▶ [ACTION ITEM]
Please reproduce the data exactly and omit the pictures.

▶ [PROVIDED DATA]
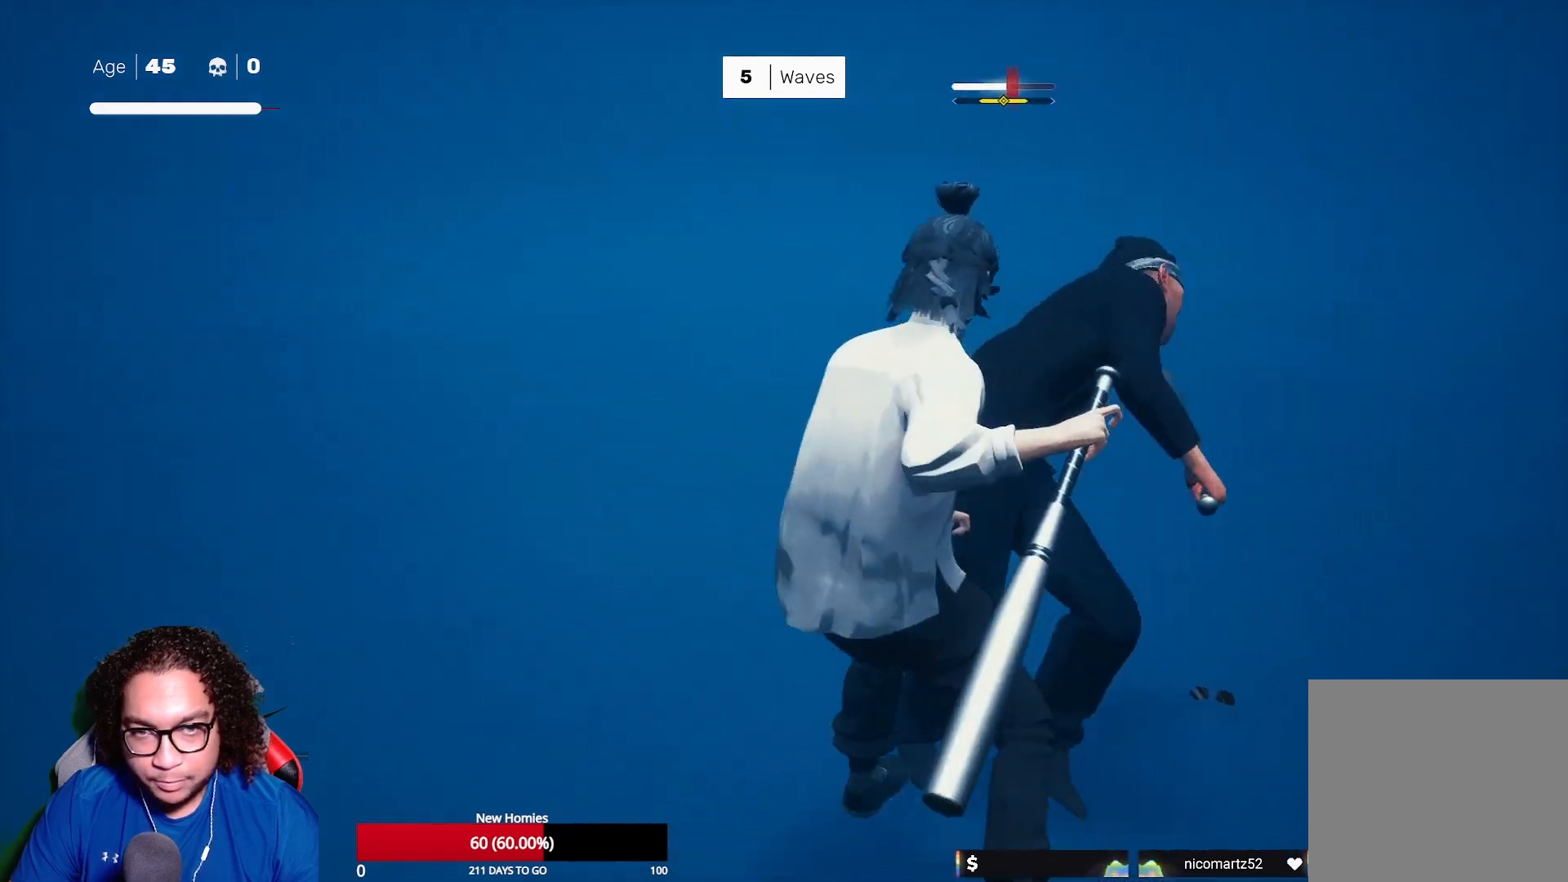
{"buttons": [], "left_stick": "center", "right_stick": "center", "events": [[400, "X", "down"], [433, "X", "up"]]}
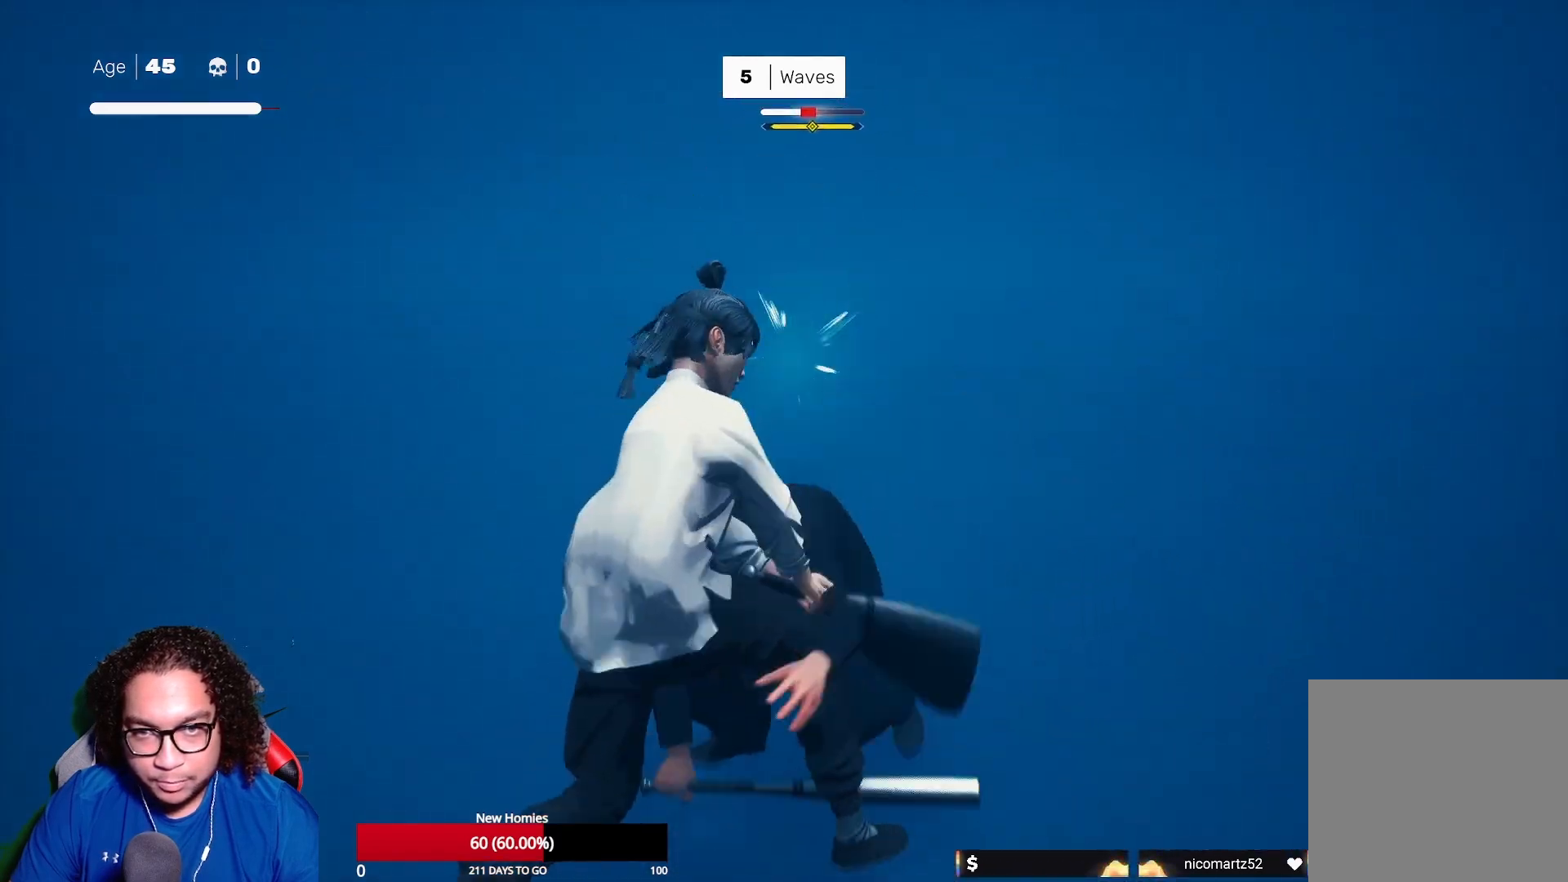
{"buttons": [], "left_stick": "center", "right_stick": "center", "events": [[50, "Y", "down"], [150, "Y", "up"], [233, "Y", "down"], [333, "Y", "up"]]}
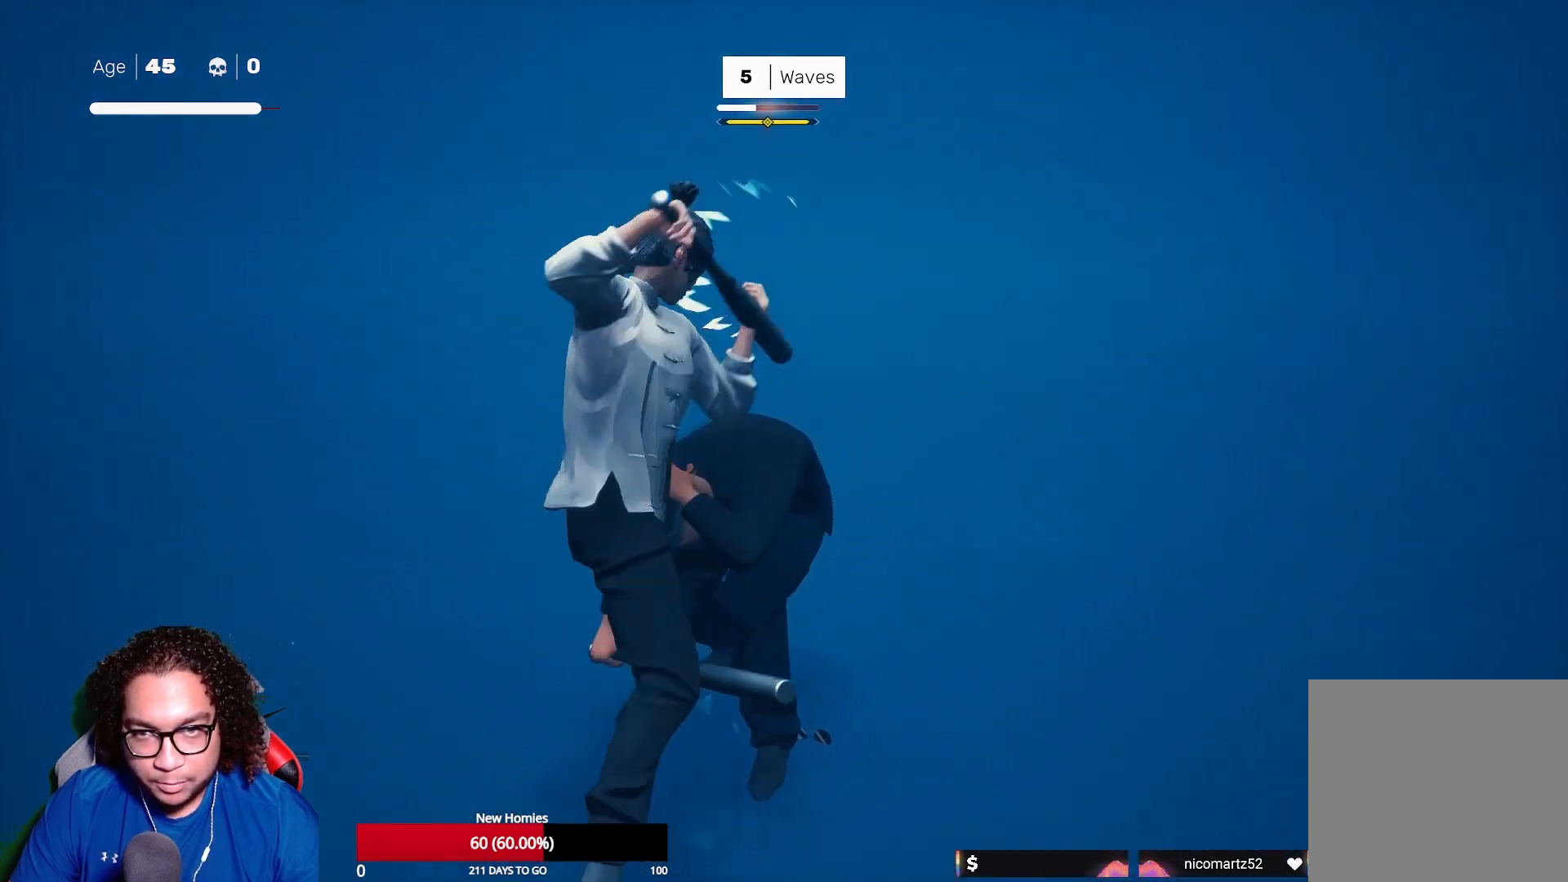
{"buttons": [], "left_stick": "center", "right_stick": "center", "events": [[167, "B", "down"], [167, "Y", "down"], [300, "B", "up"], [300, "Y", "up"], [350, "B", "down"], [350, "Y", "down"], [467, "B", "up"], [483, "Y", "up"]]}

▶ [EXERCISE SOLUTION]
{"buttons": [], "left_stick": "center", "right_stick": "center", "events": [[400, "X", "down"], [433, "X", "up"]]}
{"buttons": [], "left_stick": "center", "right_stick": "center", "events": [[50, "Y", "down"], [150, "Y", "up"], [233, "Y", "down"], [333, "Y", "up"]]}
{"buttons": [], "left_stick": "center", "right_stick": "center", "events": [[167, "B", "down"], [167, "Y", "down"], [300, "B", "up"], [300, "Y", "up"], [350, "B", "down"], [350, "Y", "down"], [467, "B", "up"], [483, "Y", "up"]]}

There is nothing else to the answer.